Bug 48325

Summary: bad text 'Page &P of &N' and similar errors when reading in spreadsheets
Product: POI Reporter: Trejkaz (pen name) <trejkaz>
Component: HSSFAssignee: POI Developers List <dev>
Severity: regression CC: aelyacoubi, tanakas
Priority: P2    
Version: 3.6-FINAL   
Target Milestone: ---   
Hardware: Sun   
OS: Solaris   
Attachments: Sample file
Proposed patch

Description Trejkaz (pen name) 2009-12-01 19:41:07 UTC
We have seen this error in logs from customer sites, which prevent getting the text out (HeaderFooter only has API for getLeft(), getCenter() and getRight(), and all three throw the exception:

Caused by: java.lang.IllegalStateException: bad text 'Page &P of &N'.
    at org.apache.poi.hssf.usermodel.HeaderFooter.splitParts(HeaderFooter.java:77)
    at org.apache.poi.hssf.usermodel.HeaderFooter.getLeft(HeaderFooter.java:87)
    at com.nuix.data.file.office.poi.PoiExcelFileReader$SheetReader.createNextReader(SourceFile:273)
    at com.nuix.util.LazyCompositeReader.isReaderAvailable(SourceFile:93)
    at com.nuix.util.LazyCompositeReader.read(SourceFile:40)
    at com.nuix.util.LazyCompositeReader.read(SourceFile:42)
    at com.nuix.data.util.CachingReaderFactory.readFully(SourceFile:201)
    at com.nuix.data.util.CachingReaderFactory.createReader(SourceFile:104)
    ... 14 more

We have seen the same thing with '&A' as well.

This is a regression from before 3.5 beta 6, when these methods used to silently return null instead.  However I'm not sure that returning null is correct either - what would make the most sense is to match the behaviour of Excel in this situation, which is presumably to treat all the text as if it's the left or the center (but which?)
Comment 1 Trejkaz (pen name) 2009-12-03 19:20:09 UTC
Created attachment 24668 [details]
Sample file

Sample file attached, was created using an XLS file output from POI but then mangling the footer to have the problem described.

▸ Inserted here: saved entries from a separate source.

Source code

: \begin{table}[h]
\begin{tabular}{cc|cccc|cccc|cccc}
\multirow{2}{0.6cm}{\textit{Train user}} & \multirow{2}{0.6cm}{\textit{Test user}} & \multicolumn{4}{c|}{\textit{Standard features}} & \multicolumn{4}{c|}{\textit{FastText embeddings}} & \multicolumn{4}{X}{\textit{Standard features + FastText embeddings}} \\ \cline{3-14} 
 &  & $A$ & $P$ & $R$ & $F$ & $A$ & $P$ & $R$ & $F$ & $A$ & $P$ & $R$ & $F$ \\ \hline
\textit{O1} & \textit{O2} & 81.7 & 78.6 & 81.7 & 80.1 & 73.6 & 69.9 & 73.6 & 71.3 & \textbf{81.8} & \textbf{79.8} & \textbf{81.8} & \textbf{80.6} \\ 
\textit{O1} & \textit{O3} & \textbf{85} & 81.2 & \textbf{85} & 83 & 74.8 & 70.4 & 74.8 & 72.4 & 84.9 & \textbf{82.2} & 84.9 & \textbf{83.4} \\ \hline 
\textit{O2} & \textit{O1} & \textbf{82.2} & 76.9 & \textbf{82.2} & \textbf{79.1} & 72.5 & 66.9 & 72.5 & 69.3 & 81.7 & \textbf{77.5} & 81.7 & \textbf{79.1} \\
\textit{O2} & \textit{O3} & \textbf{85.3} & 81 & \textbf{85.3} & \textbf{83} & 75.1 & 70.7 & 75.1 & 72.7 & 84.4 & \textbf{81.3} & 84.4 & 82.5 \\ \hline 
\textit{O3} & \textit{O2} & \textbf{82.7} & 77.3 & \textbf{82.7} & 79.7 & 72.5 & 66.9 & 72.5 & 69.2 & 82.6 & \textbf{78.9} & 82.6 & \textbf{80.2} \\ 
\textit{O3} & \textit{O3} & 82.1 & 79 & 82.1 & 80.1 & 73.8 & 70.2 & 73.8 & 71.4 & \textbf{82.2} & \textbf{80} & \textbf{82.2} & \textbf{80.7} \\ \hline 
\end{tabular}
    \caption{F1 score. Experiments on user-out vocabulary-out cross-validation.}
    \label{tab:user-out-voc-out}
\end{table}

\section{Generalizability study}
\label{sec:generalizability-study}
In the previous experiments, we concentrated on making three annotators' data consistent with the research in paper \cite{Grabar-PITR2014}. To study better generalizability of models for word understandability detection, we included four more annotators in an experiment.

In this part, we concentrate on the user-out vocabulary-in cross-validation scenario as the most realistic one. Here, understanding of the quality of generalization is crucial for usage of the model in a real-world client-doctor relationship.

Test case would look something like this (though there is a small amount of our own utility method calls up the top):

    public void testIllegalFooterText() throws Exception
        HSSFWorkbook wb = loadWorkbook(getDataFile("office/illegal-footer-text.xls"));
        HSSFSheet sh = wb.getSheetAt(0);
        HSSFFooter f = sh.getFooter();

        // The legal form of the footer would have been "&CBlahBlah Blah Blah  " but something
        // left the &C off.  In this case it was me and a hex editor.  In the cases we have seen
        // in the wild it's probably some idiot who thought they knew how to add a footer but didn't.

        assertEquals("Left text should be empty", "", f.getLeft());
        assertEquals("Right text should be empty", "", f.getRight());
        assertEquals("Center text should contain the illegal value", "BlahBlah blah blah  ", f.getCenter());
Comment 2 Trejkaz (pen name) 2009-12-03 19:21:22 UTC
Created attachment 24669 [details]
Proposed patch

Patch which makes that test pass.
Comment 3 Nick Burch 2010-09-21 07:33:35 UTC
Thanks for the patch and test, applied in r999320.